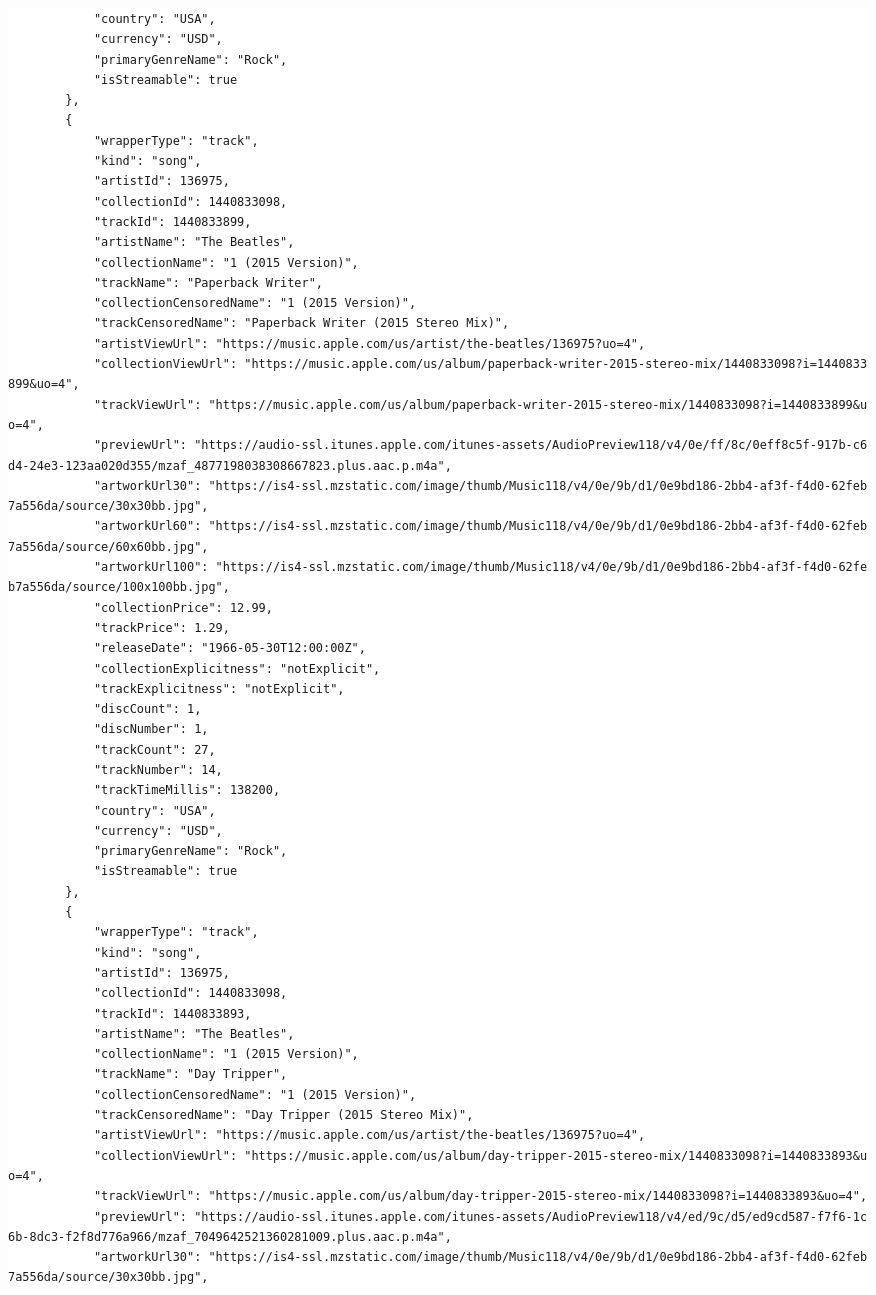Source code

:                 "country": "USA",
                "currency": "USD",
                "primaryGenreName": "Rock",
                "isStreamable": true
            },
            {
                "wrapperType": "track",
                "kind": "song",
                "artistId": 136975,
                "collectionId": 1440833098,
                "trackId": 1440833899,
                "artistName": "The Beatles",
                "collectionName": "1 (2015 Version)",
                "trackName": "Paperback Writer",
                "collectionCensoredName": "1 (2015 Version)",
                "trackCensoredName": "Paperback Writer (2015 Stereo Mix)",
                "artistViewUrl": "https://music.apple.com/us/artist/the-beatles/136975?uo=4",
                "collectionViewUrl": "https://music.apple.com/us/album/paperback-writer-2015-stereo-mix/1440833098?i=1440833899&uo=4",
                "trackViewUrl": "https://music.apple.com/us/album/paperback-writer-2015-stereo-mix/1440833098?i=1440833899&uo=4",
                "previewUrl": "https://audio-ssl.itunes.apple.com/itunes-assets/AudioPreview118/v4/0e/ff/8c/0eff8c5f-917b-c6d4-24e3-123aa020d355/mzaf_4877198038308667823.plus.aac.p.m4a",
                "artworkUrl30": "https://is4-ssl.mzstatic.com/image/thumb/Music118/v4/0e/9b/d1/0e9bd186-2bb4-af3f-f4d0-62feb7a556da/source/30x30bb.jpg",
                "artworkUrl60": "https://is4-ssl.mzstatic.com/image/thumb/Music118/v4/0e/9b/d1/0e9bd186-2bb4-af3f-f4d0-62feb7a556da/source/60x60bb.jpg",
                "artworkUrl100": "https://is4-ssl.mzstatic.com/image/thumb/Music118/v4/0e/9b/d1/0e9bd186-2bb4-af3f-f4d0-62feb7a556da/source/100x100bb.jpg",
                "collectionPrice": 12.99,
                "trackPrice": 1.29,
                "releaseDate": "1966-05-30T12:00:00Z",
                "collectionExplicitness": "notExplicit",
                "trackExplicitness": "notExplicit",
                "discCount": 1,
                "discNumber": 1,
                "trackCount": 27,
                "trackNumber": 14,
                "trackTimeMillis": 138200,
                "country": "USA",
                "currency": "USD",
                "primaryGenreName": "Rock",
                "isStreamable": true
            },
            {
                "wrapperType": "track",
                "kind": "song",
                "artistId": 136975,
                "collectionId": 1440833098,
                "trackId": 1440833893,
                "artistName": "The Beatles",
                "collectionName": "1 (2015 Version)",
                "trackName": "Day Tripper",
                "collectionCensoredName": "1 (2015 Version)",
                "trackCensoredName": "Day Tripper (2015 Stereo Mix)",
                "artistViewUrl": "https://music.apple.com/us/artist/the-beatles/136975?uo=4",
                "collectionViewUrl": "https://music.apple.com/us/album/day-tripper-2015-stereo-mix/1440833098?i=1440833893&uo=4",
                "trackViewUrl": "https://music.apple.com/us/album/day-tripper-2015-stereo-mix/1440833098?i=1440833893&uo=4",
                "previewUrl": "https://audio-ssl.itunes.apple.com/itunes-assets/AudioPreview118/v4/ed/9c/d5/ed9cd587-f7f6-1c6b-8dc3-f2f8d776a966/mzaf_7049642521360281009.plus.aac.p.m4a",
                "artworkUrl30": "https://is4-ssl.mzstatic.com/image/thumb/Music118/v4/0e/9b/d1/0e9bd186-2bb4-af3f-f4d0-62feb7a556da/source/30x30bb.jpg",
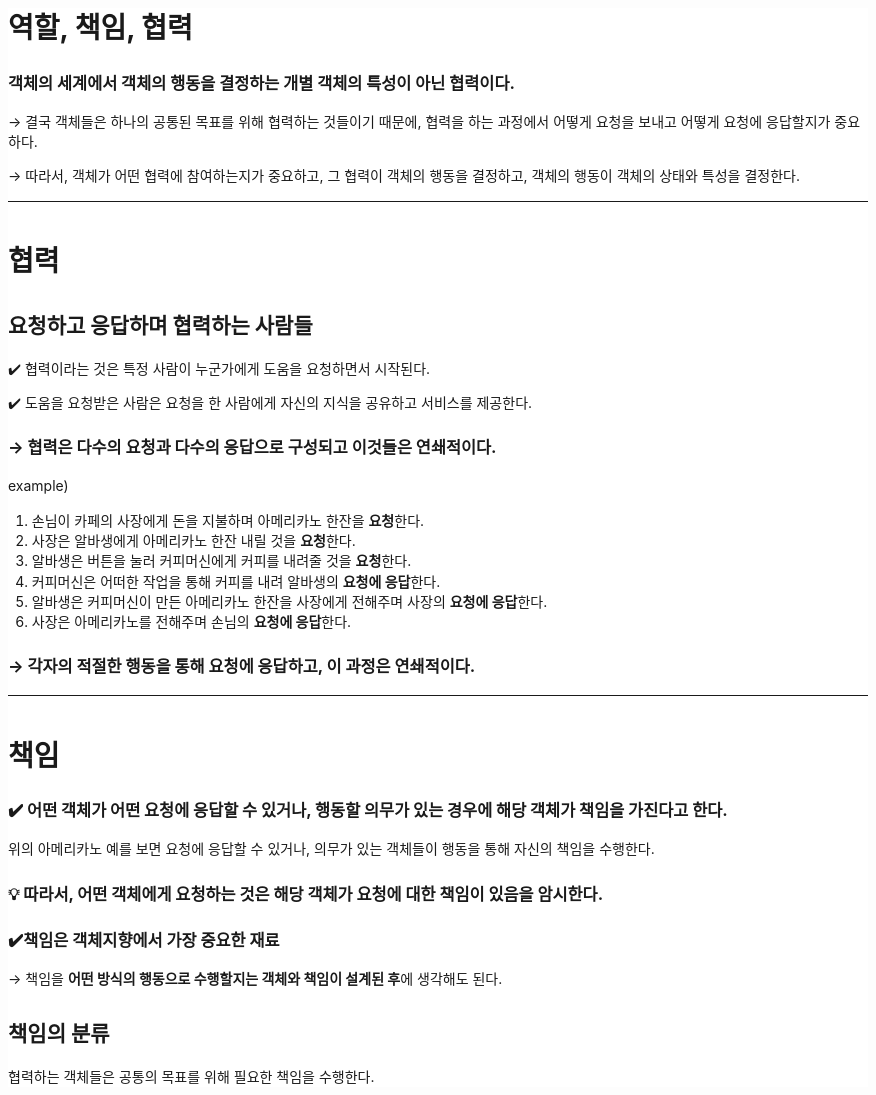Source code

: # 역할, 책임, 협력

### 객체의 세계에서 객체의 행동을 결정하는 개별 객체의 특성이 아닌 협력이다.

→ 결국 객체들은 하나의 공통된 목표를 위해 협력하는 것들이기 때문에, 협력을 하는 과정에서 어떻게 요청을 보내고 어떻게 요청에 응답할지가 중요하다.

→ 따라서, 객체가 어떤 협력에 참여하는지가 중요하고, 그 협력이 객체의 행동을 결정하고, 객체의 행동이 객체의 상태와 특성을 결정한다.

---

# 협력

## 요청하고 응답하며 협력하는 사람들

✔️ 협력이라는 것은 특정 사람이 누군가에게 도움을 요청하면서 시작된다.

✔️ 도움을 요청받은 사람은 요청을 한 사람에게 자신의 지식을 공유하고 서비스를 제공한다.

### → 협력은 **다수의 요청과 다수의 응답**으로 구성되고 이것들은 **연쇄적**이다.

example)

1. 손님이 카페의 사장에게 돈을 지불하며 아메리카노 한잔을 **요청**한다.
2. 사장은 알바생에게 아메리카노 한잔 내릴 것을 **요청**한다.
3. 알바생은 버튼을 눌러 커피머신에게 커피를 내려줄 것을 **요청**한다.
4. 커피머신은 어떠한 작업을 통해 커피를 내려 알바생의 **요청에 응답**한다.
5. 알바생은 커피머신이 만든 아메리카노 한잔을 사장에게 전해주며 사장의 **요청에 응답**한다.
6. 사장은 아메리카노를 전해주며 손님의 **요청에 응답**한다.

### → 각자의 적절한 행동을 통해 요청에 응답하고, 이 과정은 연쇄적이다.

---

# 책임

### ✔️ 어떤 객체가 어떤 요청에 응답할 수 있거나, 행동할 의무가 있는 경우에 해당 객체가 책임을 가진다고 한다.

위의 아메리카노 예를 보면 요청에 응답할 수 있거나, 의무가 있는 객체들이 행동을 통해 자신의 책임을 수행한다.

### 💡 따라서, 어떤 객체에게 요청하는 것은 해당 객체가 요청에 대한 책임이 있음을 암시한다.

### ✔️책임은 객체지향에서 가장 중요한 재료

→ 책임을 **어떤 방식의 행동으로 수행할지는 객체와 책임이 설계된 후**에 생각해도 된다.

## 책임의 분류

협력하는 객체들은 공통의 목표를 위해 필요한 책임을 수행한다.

...

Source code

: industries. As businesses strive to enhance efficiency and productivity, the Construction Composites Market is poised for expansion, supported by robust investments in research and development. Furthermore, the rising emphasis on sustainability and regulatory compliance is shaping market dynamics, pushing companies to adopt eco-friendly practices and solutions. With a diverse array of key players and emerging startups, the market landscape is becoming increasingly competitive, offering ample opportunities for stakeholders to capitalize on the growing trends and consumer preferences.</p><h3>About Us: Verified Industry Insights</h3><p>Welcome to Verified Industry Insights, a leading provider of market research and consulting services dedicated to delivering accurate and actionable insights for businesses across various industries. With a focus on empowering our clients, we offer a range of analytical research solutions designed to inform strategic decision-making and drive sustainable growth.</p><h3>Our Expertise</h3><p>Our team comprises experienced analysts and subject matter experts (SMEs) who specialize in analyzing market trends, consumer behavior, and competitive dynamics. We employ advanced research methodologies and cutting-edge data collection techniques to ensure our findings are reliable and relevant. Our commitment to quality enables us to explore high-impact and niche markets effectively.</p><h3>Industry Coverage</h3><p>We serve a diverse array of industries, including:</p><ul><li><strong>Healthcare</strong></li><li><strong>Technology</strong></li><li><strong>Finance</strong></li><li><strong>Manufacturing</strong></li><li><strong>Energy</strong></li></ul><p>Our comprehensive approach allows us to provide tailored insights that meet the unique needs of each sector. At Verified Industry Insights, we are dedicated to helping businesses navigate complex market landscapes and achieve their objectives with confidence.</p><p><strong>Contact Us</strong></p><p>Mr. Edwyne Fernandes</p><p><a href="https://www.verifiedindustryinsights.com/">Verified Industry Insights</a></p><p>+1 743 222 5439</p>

---

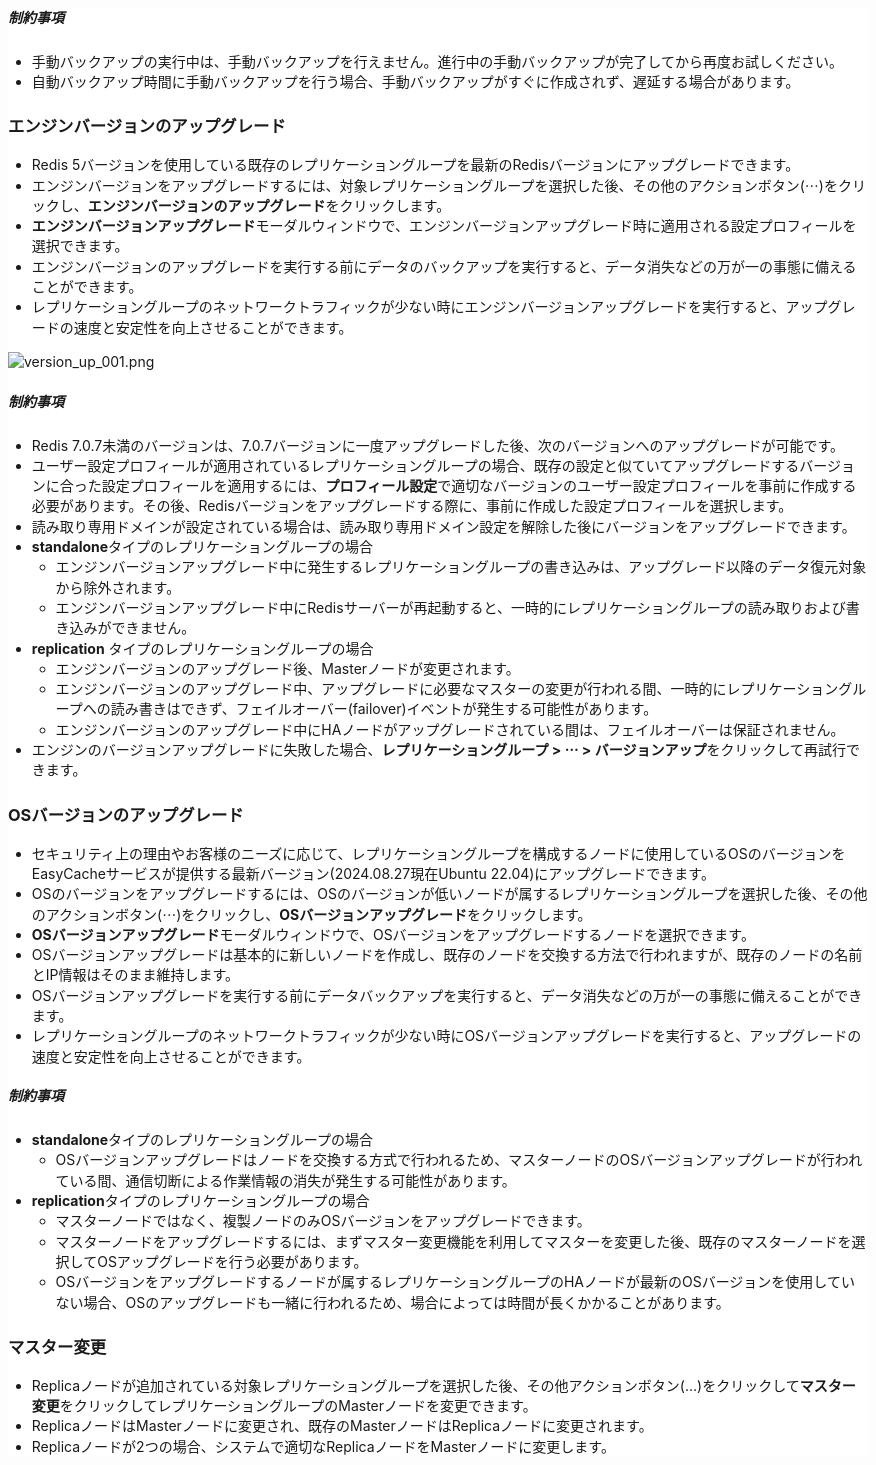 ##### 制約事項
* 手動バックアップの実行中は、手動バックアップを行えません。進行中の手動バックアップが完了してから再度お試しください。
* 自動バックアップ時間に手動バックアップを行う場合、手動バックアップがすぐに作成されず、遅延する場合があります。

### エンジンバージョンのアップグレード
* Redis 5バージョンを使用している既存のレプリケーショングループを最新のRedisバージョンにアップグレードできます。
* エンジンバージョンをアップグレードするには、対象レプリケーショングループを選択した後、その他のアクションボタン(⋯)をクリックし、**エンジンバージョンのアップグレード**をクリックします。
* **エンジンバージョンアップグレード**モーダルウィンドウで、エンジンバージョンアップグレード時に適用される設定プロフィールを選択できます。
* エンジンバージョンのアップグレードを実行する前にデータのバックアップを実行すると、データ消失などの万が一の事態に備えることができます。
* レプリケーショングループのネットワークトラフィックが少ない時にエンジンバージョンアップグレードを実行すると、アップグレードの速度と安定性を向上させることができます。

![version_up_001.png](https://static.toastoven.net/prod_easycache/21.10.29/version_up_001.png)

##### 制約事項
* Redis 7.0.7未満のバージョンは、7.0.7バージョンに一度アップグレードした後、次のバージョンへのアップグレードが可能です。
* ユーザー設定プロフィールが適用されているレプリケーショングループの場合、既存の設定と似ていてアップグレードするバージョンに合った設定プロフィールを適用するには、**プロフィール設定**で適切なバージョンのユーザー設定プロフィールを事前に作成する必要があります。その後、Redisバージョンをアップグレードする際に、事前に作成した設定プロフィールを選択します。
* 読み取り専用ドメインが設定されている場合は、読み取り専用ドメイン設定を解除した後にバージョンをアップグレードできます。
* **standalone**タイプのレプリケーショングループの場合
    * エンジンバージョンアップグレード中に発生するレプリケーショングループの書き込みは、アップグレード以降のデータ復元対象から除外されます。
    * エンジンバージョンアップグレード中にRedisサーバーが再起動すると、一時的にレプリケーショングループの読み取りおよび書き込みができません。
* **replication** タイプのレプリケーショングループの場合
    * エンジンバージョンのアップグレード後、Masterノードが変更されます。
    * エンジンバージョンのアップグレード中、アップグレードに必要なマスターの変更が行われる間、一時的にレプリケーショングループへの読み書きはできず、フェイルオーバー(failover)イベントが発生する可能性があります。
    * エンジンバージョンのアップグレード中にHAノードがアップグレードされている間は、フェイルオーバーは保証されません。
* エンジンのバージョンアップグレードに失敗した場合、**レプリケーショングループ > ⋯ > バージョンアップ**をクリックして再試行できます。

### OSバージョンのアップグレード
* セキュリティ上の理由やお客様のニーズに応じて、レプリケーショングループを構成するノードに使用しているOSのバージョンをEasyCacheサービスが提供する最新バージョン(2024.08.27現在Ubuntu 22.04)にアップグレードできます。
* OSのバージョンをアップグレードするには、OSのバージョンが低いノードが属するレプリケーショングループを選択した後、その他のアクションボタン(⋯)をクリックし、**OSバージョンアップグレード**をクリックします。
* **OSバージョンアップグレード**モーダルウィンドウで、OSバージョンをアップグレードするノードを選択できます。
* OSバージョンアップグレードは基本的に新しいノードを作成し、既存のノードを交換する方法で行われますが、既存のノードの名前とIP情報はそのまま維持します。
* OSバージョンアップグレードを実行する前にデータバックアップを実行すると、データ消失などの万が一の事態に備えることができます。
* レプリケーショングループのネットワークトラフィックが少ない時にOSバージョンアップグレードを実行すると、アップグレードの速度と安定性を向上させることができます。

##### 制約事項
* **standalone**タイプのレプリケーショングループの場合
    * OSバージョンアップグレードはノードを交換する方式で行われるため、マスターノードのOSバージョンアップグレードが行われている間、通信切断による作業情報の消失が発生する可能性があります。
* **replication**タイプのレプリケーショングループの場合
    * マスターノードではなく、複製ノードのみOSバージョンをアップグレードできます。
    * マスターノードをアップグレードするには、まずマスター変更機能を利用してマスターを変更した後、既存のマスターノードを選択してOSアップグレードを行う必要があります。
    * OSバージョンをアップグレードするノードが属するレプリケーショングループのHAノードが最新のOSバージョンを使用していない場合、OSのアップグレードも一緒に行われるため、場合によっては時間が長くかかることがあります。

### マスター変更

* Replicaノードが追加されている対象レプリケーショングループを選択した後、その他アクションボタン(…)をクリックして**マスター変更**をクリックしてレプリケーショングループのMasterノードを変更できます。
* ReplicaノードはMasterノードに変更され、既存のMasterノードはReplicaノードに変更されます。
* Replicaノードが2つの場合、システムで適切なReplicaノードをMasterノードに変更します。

■ Requirement:
Retype the lines of the items from the line containing "공유하고 서비스를 제공한다." through the line containing "협력하는 객체들은 공통의 목표를 위해 필요한 책임을 수행한다.", including both of those lines, with nothing changed.

■ Answer box:
✔️ 도움을 요청받은 사람은 요청을 한 사람에게 자신의 지식을 공유하고 서비스를 제공한다.

### → 협력은 **다수의 요청과 다수의 응답**으로 구성되고 이것들은 **연쇄적**이다.

example)

1. 손님이 카페의 사장에게 돈을 지불하며 아메리카노 한잔을 **요청**한다.
2. 사장은 알바생에게 아메리카노 한잔 내릴 것을 **요청**한다.
3. 알바생은 버튼을 눌러 커피머신에게 커피를 내려줄 것을 **요청**한다.
4. 커피머신은 어떠한 작업을 통해 커피를 내려 알바생의 **요청에 응답**한다.
5. 알바생은 커피머신이 만든 아메리카노 한잔을 사장에게 전해주며 사장의 **요청에 응답**한다.
6. 사장은 아메리카노를 전해주며 손님의 **요청에 응답**한다.

### → 각자의 적절한 행동을 통해 요청에 응답하고, 이 과정은 연쇄적이다.

---

# 책임

### ✔️ 어떤 객체가 어떤 요청에 응답할 수 있거나, 행동할 의무가 있는 경우에 해당 객체가 책임을 가진다고 한다.

위의 아메리카노 예를 보면 요청에 응답할 수 있거나, 의무가 있는 객체들이 행동을 통해 자신의 책임을 수행한다.

### 💡 따라서, 어떤 객체에게 요청하는 것은 해당 객체가 요청에 대한 책임이 있음을 암시한다.

### ✔️책임은 객체지향에서 가장 중요한 재료

→ 책임을 **어떤 방식의 행동으로 수행할지는 객체와 책임이 설계된 후**에 생각해도 된다.

## 책임의 분류

협력하는 객체들은 공통의 목표를 위해 필요한 책임을 수행한다.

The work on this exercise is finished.